> Material shown
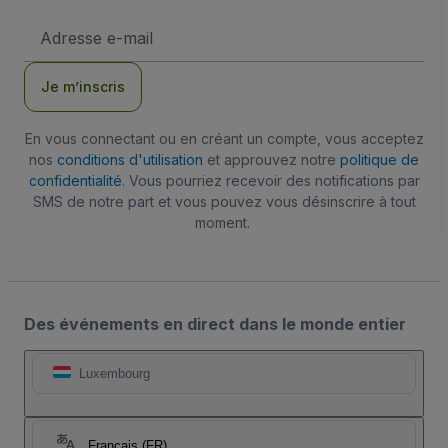
Adresse
e-
mail
Je m’inscris
En vous connectant ou en créant un compte, vous acceptez
nos
conditions d'utilisation
et approuvez notre
politique de
confidentialité
. Vous pourriez recevoir des notifications par
SMS de notre part et vous pouvez vous désinscrire à tout
moment.
Des événements en direct dans le monde entier
Luxembourg
Français (FR)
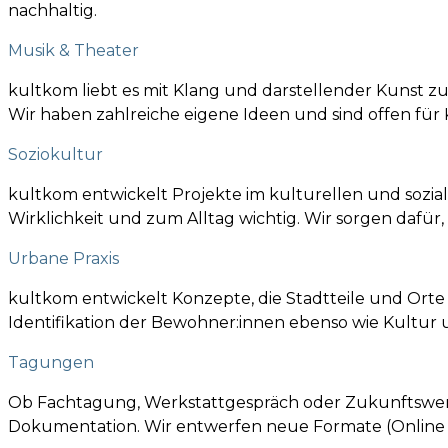
nachhaltig.
Musik & Theater
kultkom liebt es mit Klang und darstellender Kunst zu
Wir haben zahlreiche eigene Ideen und sind offen für
Soziokultur
kultkom entwickelt Projekte im kulturellen und sozial
Wirklichkeit und zum Alltag wichtig. Wir sorgen dafür
Urbane Praxis
kultkom entwickelt Konzepte, die Stadtteile und Orte
Identifikation der Bewohner:innen ebenso wie Kultur u
Tagungen
Ob Fachtagung, Werkstattgespräch oder Zukunftswerk
Dokumentation. Wir entwerfen neue Formate (Online 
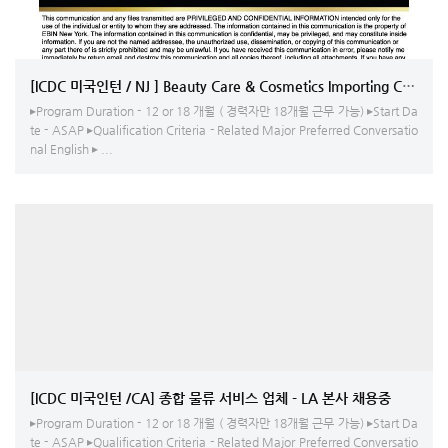
[ICDC 미국인턴 / NJ ] Beauty Care & Cosmetics Importing Company 
▸Program Duration - 12 or 18 개월 ( 경력자만 18개월 근무 가능) ▸Start Da
te - ASAP ▸Qualification Criteria - Related Major Preferred Conversatio
nal English ▸ ...
[ICDC 미국인턴 /CA] 종합 물류 서비스 업체 - LA 본사 채용중
▸Program Duration - 12 or 18 개월 ( 경력자만 18개월 근무 가능) ▸Start Da
te - ASAP ▸Qualification Criteria - Related Major Preferred Conversatio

> Exercise goal
Can you reproduce the data above with "Program Duration" replaced by "Internship Duration" everywhere, changing nothing else and omitting the pictures?

> Solution to this task
Adresse
e-
mail
Je m’inscris
En vous connectant ou en créant un compte, vous acceptez
nos
conditions d'utilisation
et approuvez notre
politique de
confidentialité
. Vous pourriez recevoir des notifications par
SMS de notre part et vous pouvez vous désinscrire à tout
moment.
Des événements en direct dans le monde entier
Luxembourg
Français (FR)
nachhaltig.
Musik & Theater
kultkom liebt es mit Klang und darstellender Kunst zu
Wir haben zahlreiche eigene Ideen und sind offen für
Soziokultur
kultkom entwickelt Projekte im kulturellen und sozial
Wirklichkeit und zum Alltag wichtig. Wir sorgen dafür
Urbane Praxis
kultkom entwickelt Konzepte, die Stadtteile und Orte
Identifikation der Bewohner:innen ebenso wie Kultur u
Tagungen
Ob Fachtagung, Werkstattgespräch oder Zukunftswerk
Dokumentation. Wir entwerfen neue Formate (Online 
[ICDC 미국인턴 / NJ ] Beauty Care & Cosmetics Importing Company 
▸Internship Duration - 12 or 18 개월 ( 경력자만 18개월 근무 가능) ▸Start Da
te - ASAP ▸Qualification Criteria - Related Major Preferred Conversatio
nal English ▸ ...
[ICDC 미국인턴 /CA] 종합 물류 서비스 업체 - LA 본사 채용중
▸Internship Duration - 12 or 18 개월 ( 경력자만 18개월 근무 가능) ▸Start Da
te - ASAP ▸Qualification Criteria - Related Major Preferred Conversatio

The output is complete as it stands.